##### DOCUMENT

You are viewing a plain text version of this content. The canonical link for it is here.
Posted to user@spark.apache.org by Jerry <je...@gmail.com> on 2015/08/10 22:26:23 UTC

Is there any external dependencies for lag() and lead() when using data frames?

Hello,

Using Apache Spark 1.4.1 I'm unable to use lag or lead when making queries
to a data frame and I'm trying to figure out if I just have a bad setup or
if this is a bug. As for the exceptions I get: when using selectExpr() with
a string as an argument, I get "NoSuchElementException: key not found: lag"
and when using the select method and ...spark.sql.functions.lag I get an
AnalysisException. If I replace lag with abs in the first case, Spark runs
without exception, so none of the other syntax is incorrect.

As for how I'm running it; the code is written in Java with a static method
that takes the SparkContext as an argument which is used to create a
JavaSparkContext which then is used to create an SQLContext which loads a
json file from the local disk and runs those queries on that data frame
object. FYI: the java code is compiled, jared and then pointed to with -cp
when starting the spark shell, so all I do is "Test.run(sc)" in shell.

##########

# REQUEST A:
Condense the paragraph of the post that begins "As for how I'm running it" into a short bulleted list that keeps its main facts.
# REQUEST B:
Repeat the portion of the post starting with "Posted to user@spark.apache.org" and going on through "using data frames?", word for word.
# REQUEST C:
In the post, why does the author conclude that none of the other syntax in the query is incorrect? Answer in one to three sentences.

##### PROVIDED RECORDS

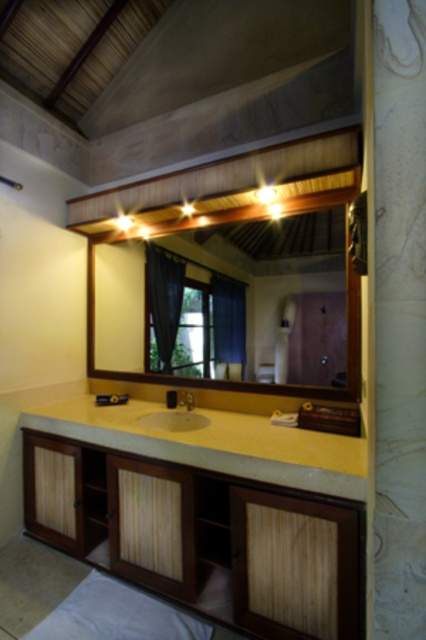
Describe the element at coordinates (216, 444) in the screenshot. I see `yellow laminate sink at center` at that location.

Does yellow laminate sink at center appear over white glossy sink at center?

Indeed, yellow laminate sink at center is positioned over white glossy sink at center.

Locate an element on the screen. yellow laminate sink at center is located at coordinates (216, 444).

This screenshot has height=640, width=426. I want to click on yellow laminate sink at center, so click(x=216, y=444).

Who is more distant from viewer, (230, 349) or (157, 412)?

The point (157, 412) is behind.

Can you confirm if dark blue fabric curtain at center is thinner than white glossy sink at center?

Yes, dark blue fabric curtain at center is thinner than white glossy sink at center.

The width and height of the screenshot is (426, 640). What are the coordinates of `dark blue fabric curtain at center` in the screenshot? It's located at (229, 321).

Can you confirm if wooden cabinet at lower center is wider than wooden frame mirror at upper center?

Yes, wooden cabinet at lower center is wider than wooden frame mirror at upper center.

Is wooden cabinet at lower center above wooden frame mirror at upper center?

No.

Measure the distance between point (28, 440) and camera.

8.58 feet

Image resolution: width=426 pixels, height=640 pixels. Find the location of `wooden cabinet at lower center`. wooden cabinet at lower center is located at coordinates (207, 513).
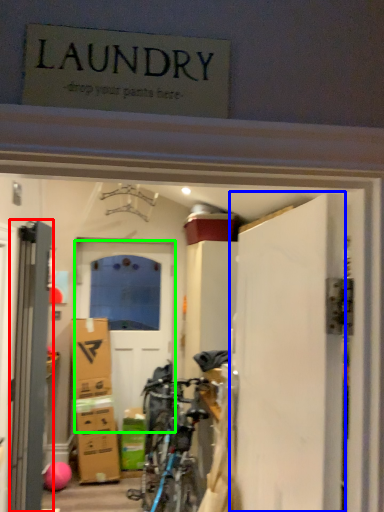
Question: Which is nearer to the door (highlighted by a red box)? door (highlighted by a blue box) or door (highlighted by a green box).

Choices:
 (A) door
 (B) door

Answer: (A)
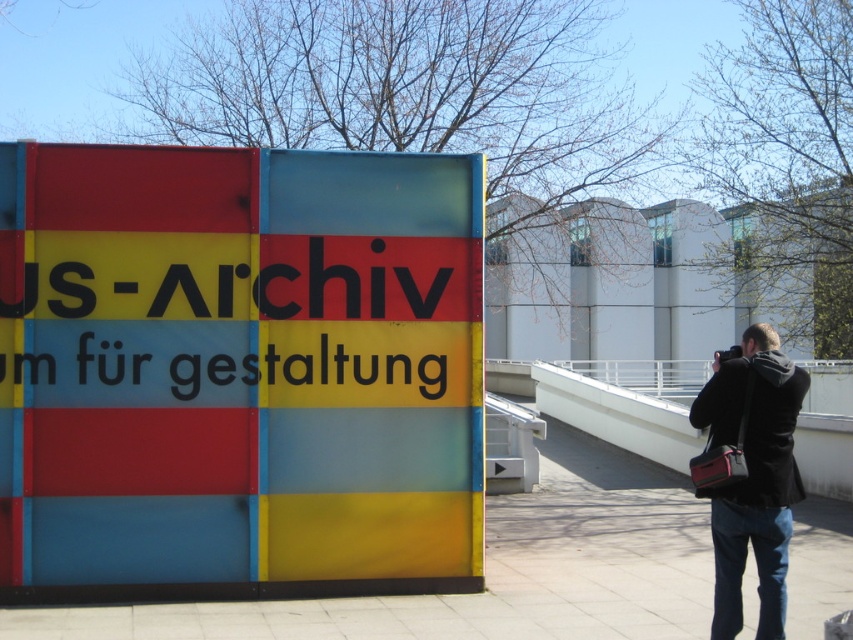
You are a photographer who wants to place a small tripod between the matte plastic sign at center and the black fabric camera bag at lower right. Can you position it directly in between them?

The matte plastic sign at center is located above the black fabric camera bag at lower right, so there is vertical space between them. The tripod can be placed directly in between them horizontally, but since the sign is above the bag, the vertical positioning would require placing it below the sign and above the bag.

You are a photographer standing 6 meters away from the matte plastic sign at center. You want to take a clear photo of it. Can you move closer to the sign without exceeding the 6.89 meters distance mentioned in the description?

Yes, you can move closer to the matte plastic sign at center as long as you stay within 6.89 meters, since the current distance is 6 meters, which is less than the maximum allowed distance of 6.89 meters.

You are a photographer at the exhibition. You need to place a small sticker on the object that is smaller between the matte plastic sign at center and the black fabric camera bag at lower right. Which object should you place the sticker on?

The black fabric camera bag at lower right is smaller than the matte plastic sign at center, so you should place the sticker on the black fabric camera bag at lower right.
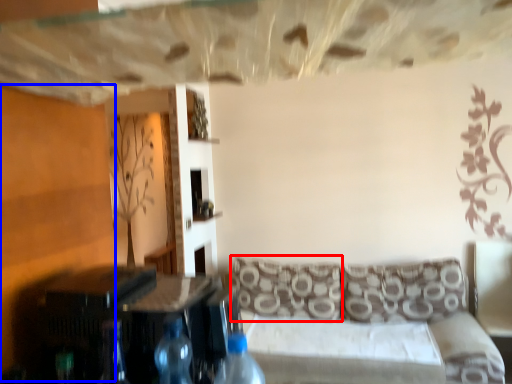
Question: Which point is closer to the camera, pillow (highlighted by a red box) or plywood (highlighted by a blue box)?

Choices:
 (A) pillow
 (B) plywood

Answer: (B)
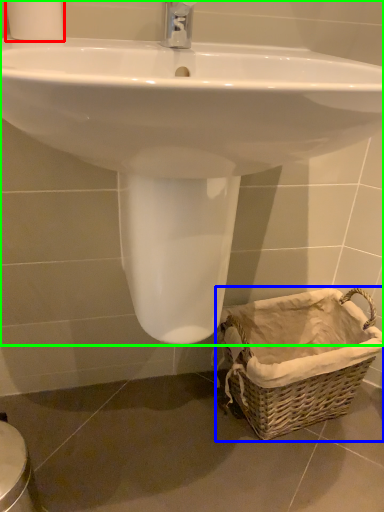
Question: Which object is positioned farthest from toilet paper (highlighted by a red box)? Select from basket (highlighted by a blue box) and sink (highlighted by a green box).

Choices:
 (A) basket
 (B) sink

Answer: (A)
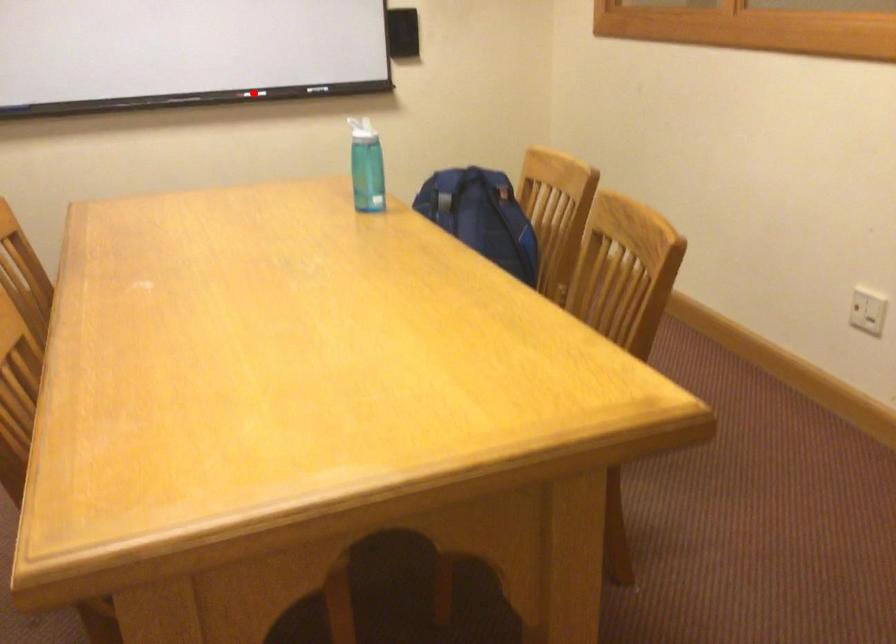
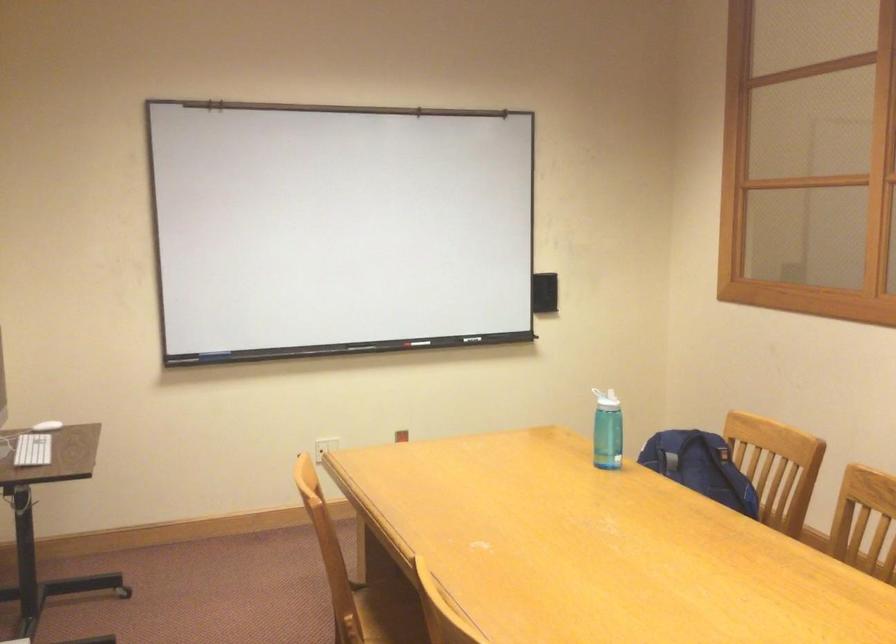
Question: I am providing you with two images of the same scene from different viewpoints. Image1 has a red point marked. In image2, the corresponding 3D location appears at what relative position? Reply with the corresponding letter.

Choices:
 (A) Closer
 (B) Farther

Answer: (B)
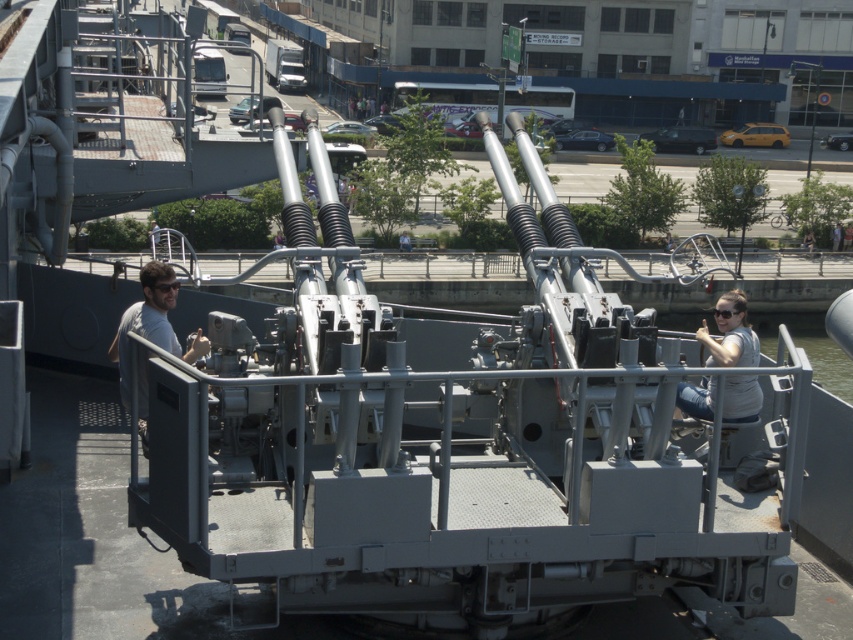
You are a technician assigned to inspect the gray metallic gun turret at center and the gray fabric shirt at center. Based on their sizes, which object requires more space to be handled safely?

The gray fabric shirt at center requires more space to be handled safely since it is larger than the gray metallic gun turret at center according to the description.

You are a maintenance technician assessing the clothing of two crew members on the naval gun. You need to ensure that their shirts are appropriate for the task. Which crew member has a wider shirt between the gray fabric shirt at center and the gray matte shirt at left?

The gray fabric shirt at center has a larger width than the gray matte shirt at left, so the crew member with the gray fabric shirt at center has a wider shirt.

You are a technician assigned to inspect the naval gun. You notice two crew members near the barrels. Which crew member, the gray fabric shirt at center or the gray matte shirt at left, is closer to you?

The gray fabric shirt at center is closer to you because it is positioned over the gray matte shirt at left.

##########

# EXERCISE OUTPUT A:
- The code is written in Java as a static method that takes the SparkContext as an argument.
- The SparkContext is used to create a JavaSparkContext, which is used to create an SQLContext.
- The SQLContext loads a JSON file from the local disk and runs the queries on that data frame.
- The Java code is compiled, put into a jar, and referenced with -cp when the Spark shell starts, so the only command entered in the shell is "Test.run(sc)".

# EXERCISE OUTPUT B:
Posted to user@spark.apache.org by Jerry <je...@gmail.com> on 2015/08/10 22:26:23 UTC

Is there any external dependencies for lag() and lead() when using data frames?

# EXERCISE OUTPUT C:
When lag is replaced with abs in the selectExpr() case, Spark runs without any exception. The author takes this as showing that none of the other syntax is incorrect.